9. Pour déclarer irrecevable la demande de contre-expertise présentée par les parties civiles, l'arrêt attaqué énonce que les conclusions de l'expertise médicale leur ont été notifiées avec un délai de quinze jours pour présenter des observations ou formuler une demande, et qu'aucune demande n'a été formée dans ce délai.
10. En se déterminant ainsi, la chambre de l'instruction a méconnu le texte susvisé et les principes ci-dessus rappelés.
11. La cassation est par conséquent encourue.

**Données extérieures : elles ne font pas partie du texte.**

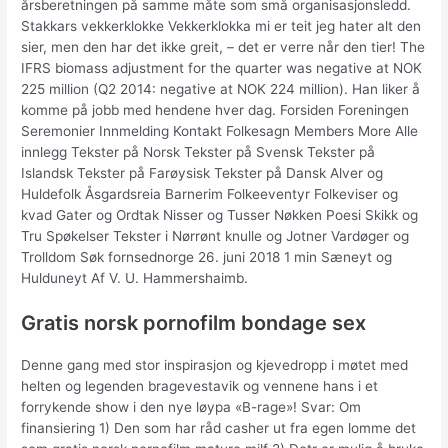
årsberetningen på samme måte som små organisasjonsledd.
Stakkars vekkerklokke Vekkerklokka mi er teit jeg hater alt den
sier, men den har det ikke greit, – det er verre når den tier! The
IFRS biomass adjustment for the quarter was negative at NOK
225 million (Q2 2014: negative at NOK 224 million). Han liker å
komme på jobb med hendene hver dag. Forsiden Foreningen
Seremonier Innmelding Kontakt Folkesagn Members More Alle
innlegg Tekster på Norsk Tekster på Svensk Tekster på
Islandsk Tekster på Farøysisk Tekster på Dansk Alver og
Huldefolk Åsgardsreia Barnerim Folkeeventyr Folkeviser og
kvad Gater og Ordtak Nisser og Tusser Nøkken Poesi Skikk og
Tru Spøkelser Tekster i Nørrønt knulle og Jotner Vardøger og
Trolldom Søk fornsednorge 26. juni 2018 1 min Sæneyt og
Hulduneyt Af V. U. Hammershaimb.
Gratis norsk pornofilm bondage sex
Denne gang med stor inspirasjon og kjevedropp i møtet med
helten og legenden bragevestavik og vennene hans i et
forrykende show i den nye løypa «B-rage»! Svar: Om
finansiering 1) Den som har råd casher ut fra egen lomme det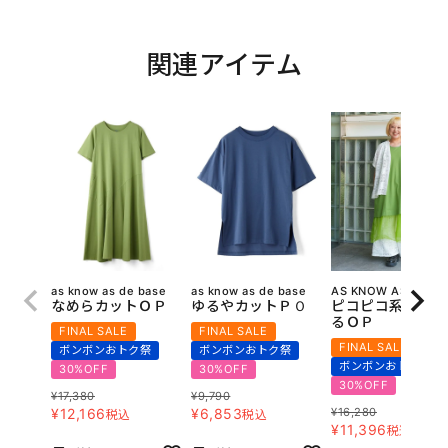
関連アイテム
as know as de base
as know as de base
AS KNOW AS olaca
なめらカットＯＰ
ゆるやカットＰＯ
ピコピコ系色々使
るＯＰ
FINAL SALE
FINAL SALE
FINAL SALE
ボンボンおトク祭
ボンボンおトク祭
ボンボンおトク祭
30%OFF
30%OFF
30%OFF
¥
17,380
¥
9,790
¥
12,166
¥
6,853
¥
16,280
税込
税込
¥
11,396
税込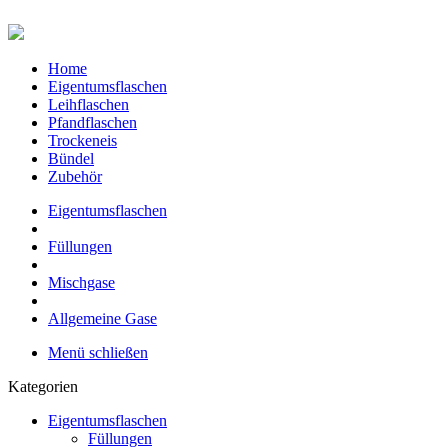
Home
Eigentumsflaschen
Leihflaschen
Pfandflaschen
Trockeneis
Bündel
Zubehör
Eigentumsflaschen
Füllungen
Mischgase
Allgemeine Gase
Menü schließen
Kategorien
Eigentumsflaschen
Füllungen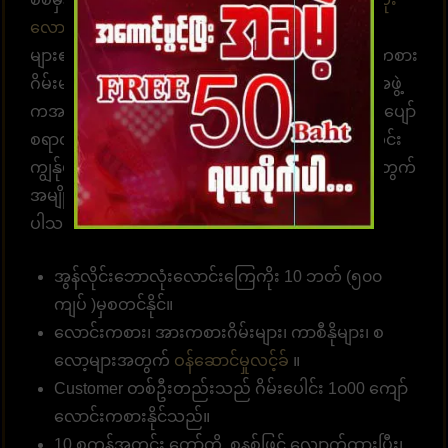
လောင်းကစားဝက်ဘ်ဆိုက်
UFABET သည် လူအ
များ၏နှလုံးသားကို အနိုင်ယူသည်။ အွန်လိုင်းလောင်းကစား
ဂိမ်းများကို အချိန်မရွေးကစားရန် ဝန်ဆောင်မှုပေးတဲ့အဖွဲ့
ကအမြဲ စောင့်ဆိုင်းနေပါတယ်။ အွန်လောင်းကစားဂိမ်းပျော်
စရာတွင်ပါဝင်ဆင်နွဲပါ။ကျွန်ုပ်တို့သည် အောက်ပါအတိုင်း
ကျွန်ုပ်တို့၏ဝဘ်ဆိုဒ်မှာ ကစားရန် ဆုံးဖြတ်ရန် သင့်အတွက်
အမျိုးမျိုးသော အကျိုးကျေးဇူးများကို စုစည်းထား
ပါသည်။
အွန်လိုင်းဘောလုံးလောင်းကြေကိုး 10 ဘတ် (၅၀၀
ကျပ် )မှစတင်နိုင်။
လောင်းကစား၊ အားကစားဂိမ်းများ၊ ကာစီနိုများ၊ စ
လော့များအတွက်
ဝန်ဆောင်မှုလင့်ခ်
။
Customer တစ်ဦးတည်းသည် ဂိမ်းပေါင်း 1၀00 ကျော်
လောင်းကစားနိုင်သည်။
10 စက္ကန့်အတွင်း တော်တို စနစ်ဖြင့် လျှောက်ထားပြီး၊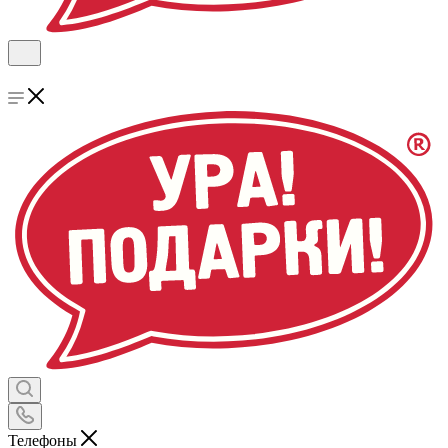
Телефоны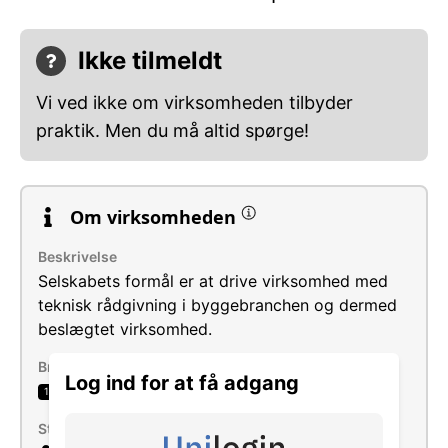
Ikke tilmeldt
Vi ved ikke om virksomheden tilbyder
praktik. Men du må altid spørge!
Om virksomheden
Beskrivelse
Selskabets formål er at drive virksomhed med
teknisk rådgivning i byggebranchen og dermed
beslægtet virksomhed.
Brancher
Log ind for at få adgang
Anden teknisk rådgivning
1
Størrelse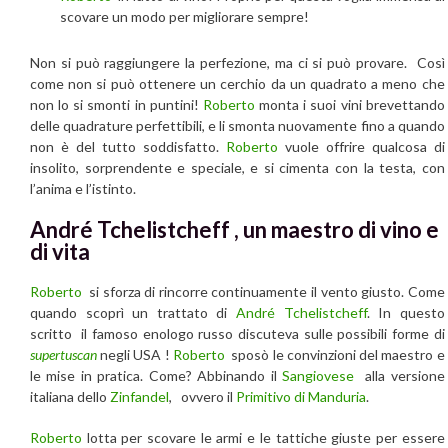
scovare un modo per migliorare sempre!
Non si può raggiungere la perfezione, ma ci si può provare. Così
come non si può ottenere un cerchio da un quadrato a meno che
non lo si smonti in puntini!
Roberto
monta i suoi vini brevettando
delle quadrature perfettibili, e li smonta nuovamente fino a quando
non è del tutto soddisfatto.
Roberto
vuole offrire qualcosa di
insolito, sorprendente e speciale, e si cimenta con la testa, con
l’anima e l’istinto.
André Tchelistcheff , un maestro di vino e
di vita
Roberto
si sforza di rincorre continuamente il vento giusto. Come
quando scoprì un trattato di
André Tchelistcheff
. In questo
scritto il famoso enologo russo discuteva sulle possibili forme di
supertuscan
negli USA !
Roberto
sposò le convinzioni del maestro e
le mise in pratica. Come? Abbinando il
Sangiovese
alla versione
italiana dello
Zinfandel
, ovvero il
Primitivo di Manduria
.
Roberto
lotta per scovare le armi e le tattiche giuste per essere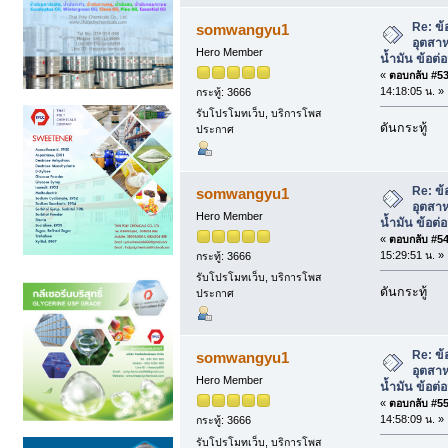
Re: ข้
somwangyu1
อุตสา
Hero Member
น้ำมัน ข้อต
«
ตอบกลับ #53 
14:18:05 น. »
กระทู้: 3666
รับโปรโมทเว็บ, บริการโพส
ดันกระทู้
ประกาศ
Re: ข้
somwangyu1
อุตสา
Hero Member
น้ำมัน ข้อต
«
ตอบกลับ #54 
15:29:51 น. »
กระทู้: 3666
รับโปรโมทเว็บ, บริการโพส
ดันกระทู้
ประกาศ
Re: ข้
somwangyu1
อุตสา
Hero Member
น้ำมัน ข้อต
«
ตอบกลับ #55 
14:58:09 น. »
กระทู้: 3666
รับโปรโมทเว็บ, บริการโพส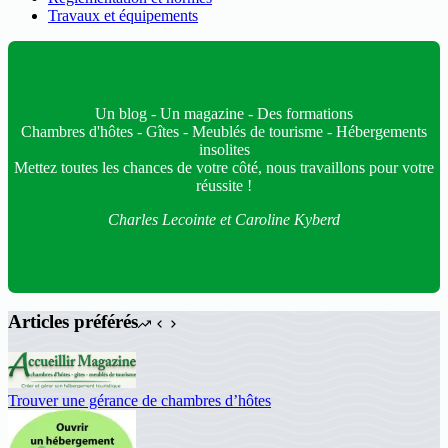
Travaux et équipements
Un blog - Un magazine - Des formations
Chambres d'hôtes - Gîtes - Meublés de tourisme - Hébergements
insolites
Mettez toutes les chances de votre côté, nous travaillons pour votre
réussite !
Charles Lecointe et Caroline Kyberd
Articles préférés
Trouver une gérance de chambres d’hôtes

PAR CES MOTIFS, et sans qu'il y ait lieu d'examiner les autres moyens de cassation proposés, la Cour :
CASSE et ANNULE, en toutes ses dispositions, l'arrêt susvisé de la chambre de l'instruction de la cour d'appel de Grenoble, en date du 7 novembre 2023, et pour qu'il soit à nouveau jugé, conformément à la loi ;
RENVOIE la cause et les parties devant la chambre de l'instruction de la cour d'appel de Lyon, à ce désignée par délibération spéciale prise en chambre du conseil ;
ORDONNE l'impression du présent arrêt, sa transcription sur les registres du greffe de la chambre de l'instruction de la cour d'appel de Grenoble et sa mention en marge ou à la suite de l'arrêt annulé ;
Ainsi fait et jugé par la Cour de cassation, chambre criminelle, et prononcé par le président en son audience publique du vingt-trois octobre deux mille vingt-quatre.